== PASSAGE TO READ ==
>> begin
Experimenting With Basis In Hadoop Performance

I've been mentioning performance in Hadoop here previously, but I'd like to dedicate some more space to the subject since I am beginning to see that it is quite essential.

When doing experiments using Hadoop (or any cluster) as your system, there are some basic data that is needed in the process to be able to benchmark your specific system. In this post I am going to elaborate on the experiments that I have been doing on Hadoop, and my current testing scheme.

The way I see it there are two ways to measure your cluster job performance: The qualitative and quantitative approach. While the qualitative measure will consider descriptive, observed and other, kind of subjective, aspects - the quantitative methodology typically deals with numbers. While the qualitative method is certainly appreciated in Hadoop as well, quantitative measurements are often the basis of comments on a clusters performance.

Quantitative Aspects In Hadoop Performance

Cluster performance isn't really that different from measuring performance on a single node system. In my tests so far, I have been using four fundamental hardware dimensions to see how well my clusters perform: Memory, CPU I/O wait, processing and network. In Hadoop there are many other metrics that can be measured - but I've found these basic and understandable for both me and my peers.

I've find memory utilization to be important for performance in that it is possible to cache data for the processing from disk. In addition the running jobs will typically run in e.g. 2GB Java VM containers. This needs to be balanced with the total memory dedicated to MapReduce and the total number of processor cores (as mentioned in my tuning HDP Ambari post).

The CPU I/O wait is always important. In Hadoop I have the impression that this is a tiny bit less important than in single-node systems though. This rule, says that your WIO-rate shouldn't be above 1/# of cores. E.g. in a 12 core system, the %wio shouldn't be above 8% for instance. It seems to make sense in my experiments at least.

Especially when having a number of reducers (where shuffling occurs) the network becomes increasingly important to handle how Hadoop combines your records. In network packet parsing, you could be assembling TCP sessions - this will create a lot of switching records between nodes. With only maps I have been doing very well with a bandwidth of about 1Gbps, but 10-20Gbps can be an advantage. There are lots of discussions on whether to invest in 10-20Gbps infrastructure when it comes to Hadoop.
>> end
Records from a collection
>> begin
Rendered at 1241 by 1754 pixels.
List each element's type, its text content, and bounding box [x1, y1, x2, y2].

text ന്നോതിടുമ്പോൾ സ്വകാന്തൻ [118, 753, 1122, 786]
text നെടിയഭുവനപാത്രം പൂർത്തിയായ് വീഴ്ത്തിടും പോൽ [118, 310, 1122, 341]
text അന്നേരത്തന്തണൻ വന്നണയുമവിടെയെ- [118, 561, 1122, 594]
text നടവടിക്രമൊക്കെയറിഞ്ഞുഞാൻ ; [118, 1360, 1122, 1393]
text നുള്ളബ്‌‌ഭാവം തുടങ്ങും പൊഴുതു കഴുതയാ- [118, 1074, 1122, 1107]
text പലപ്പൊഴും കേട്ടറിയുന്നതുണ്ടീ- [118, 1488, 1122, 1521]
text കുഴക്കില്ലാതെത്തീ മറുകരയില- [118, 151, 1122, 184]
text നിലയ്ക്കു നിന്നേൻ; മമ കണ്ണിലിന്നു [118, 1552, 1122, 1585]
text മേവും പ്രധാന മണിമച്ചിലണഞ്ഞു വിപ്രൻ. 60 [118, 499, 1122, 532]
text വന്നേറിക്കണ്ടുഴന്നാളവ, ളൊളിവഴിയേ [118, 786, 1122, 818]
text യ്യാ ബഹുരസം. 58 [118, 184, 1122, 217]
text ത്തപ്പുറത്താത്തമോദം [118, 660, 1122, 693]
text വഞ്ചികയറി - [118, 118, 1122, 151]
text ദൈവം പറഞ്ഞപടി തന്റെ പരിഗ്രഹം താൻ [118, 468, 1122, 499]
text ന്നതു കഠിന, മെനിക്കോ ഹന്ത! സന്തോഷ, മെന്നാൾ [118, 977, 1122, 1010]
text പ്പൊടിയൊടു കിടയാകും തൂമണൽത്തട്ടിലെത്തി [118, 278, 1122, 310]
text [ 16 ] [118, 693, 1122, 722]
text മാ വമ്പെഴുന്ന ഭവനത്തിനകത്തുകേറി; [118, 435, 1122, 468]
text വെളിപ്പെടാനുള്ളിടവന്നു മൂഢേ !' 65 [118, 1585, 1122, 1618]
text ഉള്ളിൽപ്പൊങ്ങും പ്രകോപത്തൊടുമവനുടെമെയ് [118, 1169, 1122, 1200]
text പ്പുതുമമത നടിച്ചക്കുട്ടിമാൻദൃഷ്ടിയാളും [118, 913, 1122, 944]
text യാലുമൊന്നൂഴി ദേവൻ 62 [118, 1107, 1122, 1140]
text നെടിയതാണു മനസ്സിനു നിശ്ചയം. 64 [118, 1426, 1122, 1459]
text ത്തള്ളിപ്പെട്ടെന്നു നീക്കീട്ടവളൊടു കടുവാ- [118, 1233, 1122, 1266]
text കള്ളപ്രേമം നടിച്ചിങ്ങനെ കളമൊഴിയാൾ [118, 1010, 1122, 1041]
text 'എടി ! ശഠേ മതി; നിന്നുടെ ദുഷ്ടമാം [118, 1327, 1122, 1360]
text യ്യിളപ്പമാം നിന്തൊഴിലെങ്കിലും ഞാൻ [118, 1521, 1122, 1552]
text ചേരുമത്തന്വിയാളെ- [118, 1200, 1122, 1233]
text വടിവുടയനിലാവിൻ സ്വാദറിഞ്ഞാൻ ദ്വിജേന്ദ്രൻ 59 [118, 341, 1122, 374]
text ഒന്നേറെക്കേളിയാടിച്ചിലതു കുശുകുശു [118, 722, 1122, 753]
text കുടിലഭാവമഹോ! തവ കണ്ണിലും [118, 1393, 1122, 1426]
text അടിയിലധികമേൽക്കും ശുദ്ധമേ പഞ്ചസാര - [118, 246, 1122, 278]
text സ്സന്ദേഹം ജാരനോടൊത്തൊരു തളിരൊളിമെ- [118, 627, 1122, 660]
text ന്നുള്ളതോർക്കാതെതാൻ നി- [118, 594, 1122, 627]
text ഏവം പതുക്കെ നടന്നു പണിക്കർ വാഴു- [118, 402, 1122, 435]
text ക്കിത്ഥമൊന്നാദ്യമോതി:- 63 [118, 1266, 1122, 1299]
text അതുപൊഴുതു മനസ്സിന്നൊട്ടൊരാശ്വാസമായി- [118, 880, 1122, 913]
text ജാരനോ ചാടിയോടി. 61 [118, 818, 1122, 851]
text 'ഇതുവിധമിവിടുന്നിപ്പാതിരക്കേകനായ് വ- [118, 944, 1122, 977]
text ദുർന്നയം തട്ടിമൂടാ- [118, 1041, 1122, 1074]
>> end
== SHORT EXERCISE 1 ==
According to the Hadoop performance text, which four hardware dimensions does the author use to judge how well a cluster performs?
== SHORT EXERCISE 2 ==
Pick up the Hadoop performance text after its final sentence and keep writing it.

== EXERCISE OUTPUT 1 ==
Memory, CPU I/O wait, processing and network.

== EXERCISE OUTPUT 2 ==
Also, balancing the four dimensions may be well as important to get the most out of your money. In my tests, the CPU utilization has been the bottleneck - and that is where I'd like it to hit. It's a question of what dimension you let control the performance.

In addition to the four hardware dimensions, I have been considering other quantifiable numbers and general runtime information as well:

  • General cluster throughput
  • Throughput per node
  • Throughput in packets per second (specialized for my case)
  • Block size
  • Run time
  • Which script was used
  • What UDF code commit was used during the experiment

Some of the above numbers are used for later being able to track down where the improvements have been made, and what changed the performance in a positive or negative way. Other numbers were used to calculate information that can be used to explain what the performance in the cluster are compared to more traditional systems. A good example is the throughput in packets per second. In this particular experiment I were using packet captures from a network. That again is often described in packets. It isn't necessarily a measure that is correct in terms of comparing single-node real time systems to Hadoop - but it will help explain the problems and how Hadoop works to the peers.

Another reason for using such descriptive information, as for instance the Git commit, is that it makes the experiment re-creatable for others building and verifying the work.

Here is an example of a performance measurement calculation:

# of maps2000
Block size5,12E+08 B
Current job size1,0E+12 B
Run time1000s
# of nodes10
Total cluster throughput1024MB/s
Throughput per node102MB/s

I use the above as a generic summary of each test. In addition I have been using metrics images from Ganglia that corresponds to the four hardware dimensions, and HDPSlaves category (makes sense if you use Ambari which comes with Ganglia preloaded).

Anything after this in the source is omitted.